Former New York City Mayor Rudy Giuliani on Monday appeared on Fox News to defend his argument that civil rights activists were wasting their time fighting police abuses of power because he said that "black on black" violence was the real problem.
During a Sunday discussion about a possible grand jury indictment against the Ferguson police officer who killed unarmed teen Michael Brown, Giuliani had asked Georgetown Professor Michael Eric Dyson why he was not also concerned with "the poor black child that is killed by another black child."
“First of all, most black people who commit crimes against other black people go to jail,” Dyson explained. “Number two, they are not sworn by the police department as an agent of the state to uphold the law. So in both cases, that’s a false equivalency that the mayor has drawn, which has exacerbated tensions that are deeply imbedded in American culture.”
As the debate became more heated, Giuliani declared that "white police officers won’t be there if you weren’t killing each other 70 to 75 percent of the time."
“Look at this,” Dyson shot back. “This is the defense mechanism of white supremacy at work in your mind, sir.”
On Monday, Giuliani repeated the same message to the hosts of Fox & Friends, but without the benefit of Dyson's counterpoint.
"These things happen and they are exceptions," the former mayor said of Brown's death. "This is like there are two [city] blocks.

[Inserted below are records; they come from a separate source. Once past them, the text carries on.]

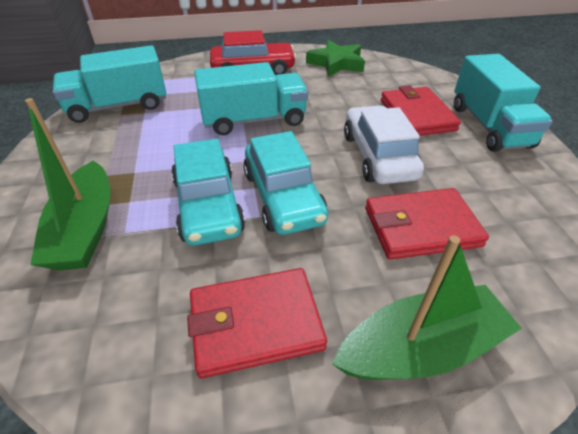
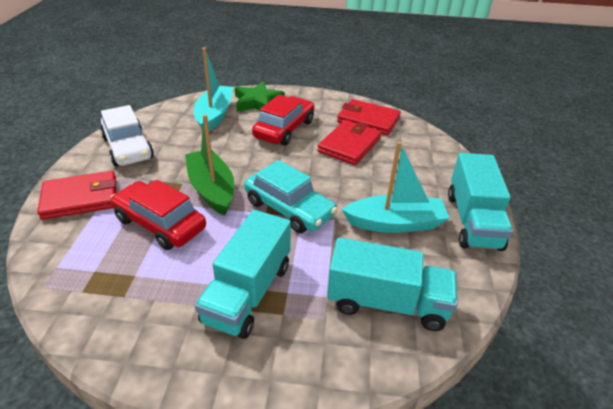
green boat: [25,98,111,271] [332,235,522,380] = 2 -> [185,114,234,216] = 1
red car: [210,30,297,75] = 1 -> [110,180,206,250] [252,95,314,146] = 2
turquoise boat: none = 0 -> [194,47,233,132] [342,141,449,233] = 2
turquoise car: [171,139,245,246] [243,131,328,235] = 2 -> [244,160,337,233] = 1

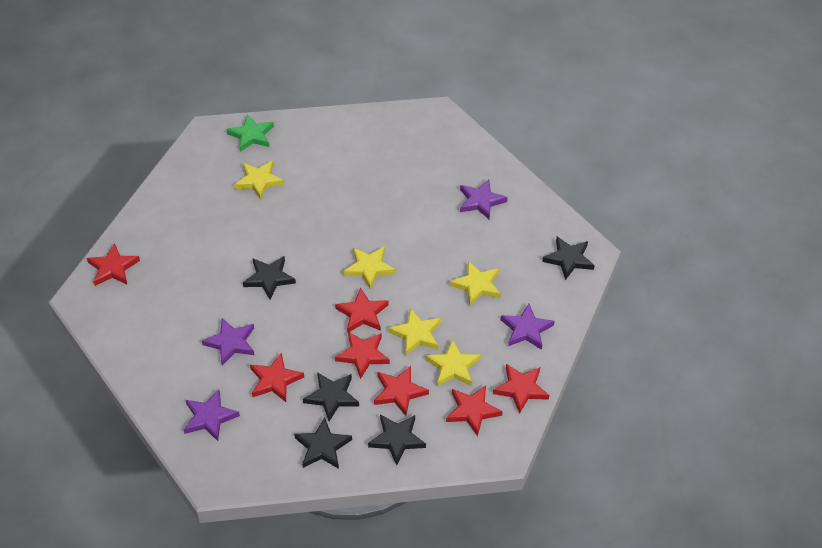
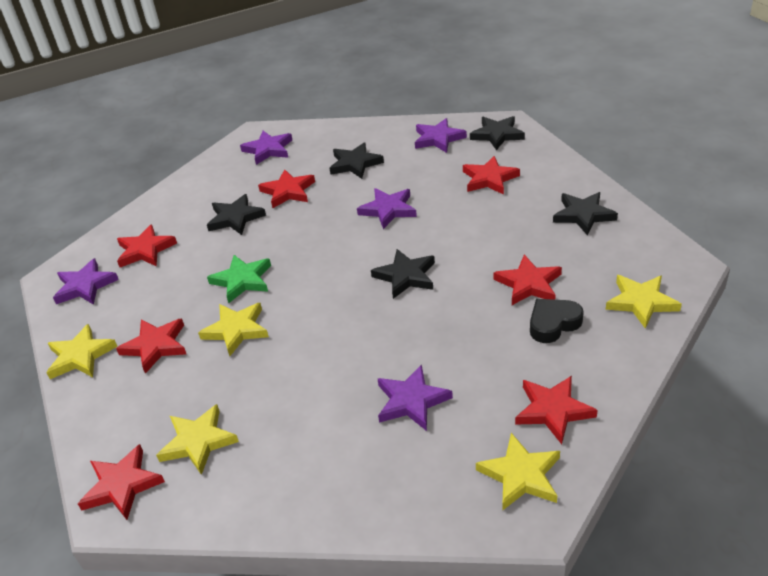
black heart: none = 0 -> [530,299,584,343] = 1
purple star: [184,390,240,441] [202,318,254,366] [460,180,508,219] [501,304,555,350] = 4 -> [53,258,119,305] [240,131,292,165] [357,188,417,229] [378,364,453,431] [415,118,467,153] = 5

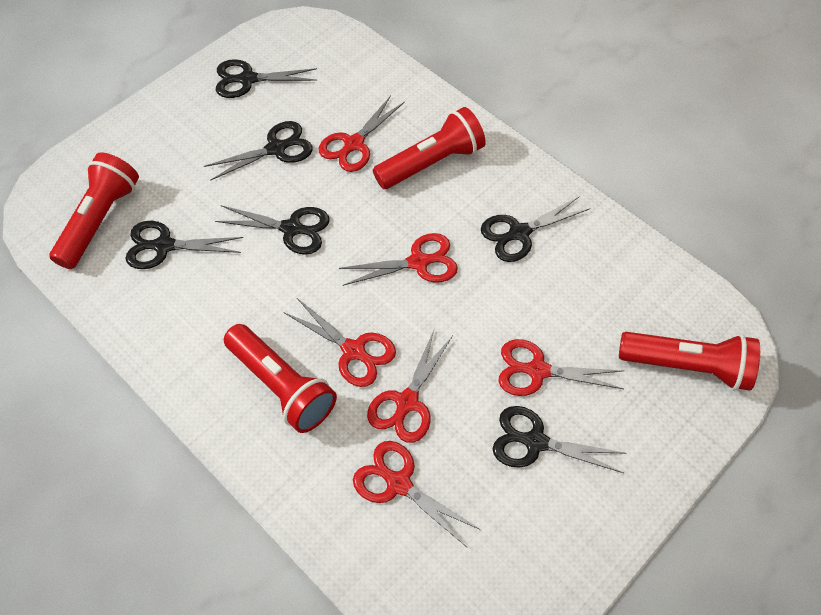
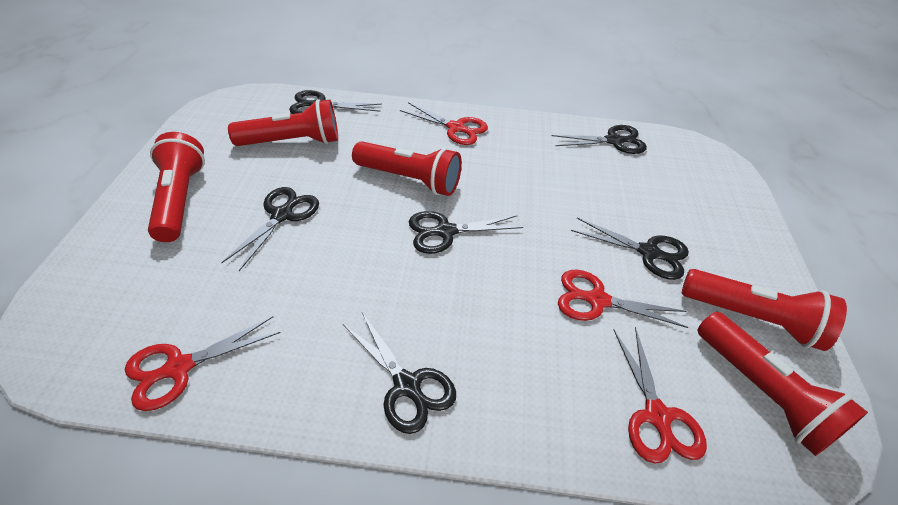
red flashlight: [50,152,139,269] [224,324,337,433] [373,107,486,189] [619,332,760,391] = 4 -> [148,132,205,242] [228,99,338,146] [352,141,462,196] [682,269,847,351] [697,312,868,456] = 5
red scissors: [285,298,396,387] [319,95,405,172] [339,233,458,286] [353,441,479,547] [367,330,453,443] [498,339,624,396] = 6 -> [125,316,281,411] [400,102,488,145] [558,270,688,328] [614,327,707,463] = 4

In one block, 93 percent of the accidents occur. In the other block, 3 percent of the accidents occur. And you spend 93 percent of your time trying to stop the accidents in the 3 percent block, and none of your time trying to stop the accidents in the 93 percent block."
"The danger to a black child is not a white police officer," he continued. "That's going to happen less than 1 percent of the time. The danger to a black child -- if it was my child -- the danger is another black, 93 percent of the time they're going to be killed by another black."
"Blacks are basically killing other blacks, and these people are spending millions and millions of dollars demonstrating. They have every right to do it. Why don't they spend an equal amount of time trying to figure out that horrendous crime problem that exists?"
As for Dyson and other civil rights activists, Giuliani called them "some kind of racial demagogue, who I consider a racist, which is what many of these people are, who make these things into, like, they are the rule."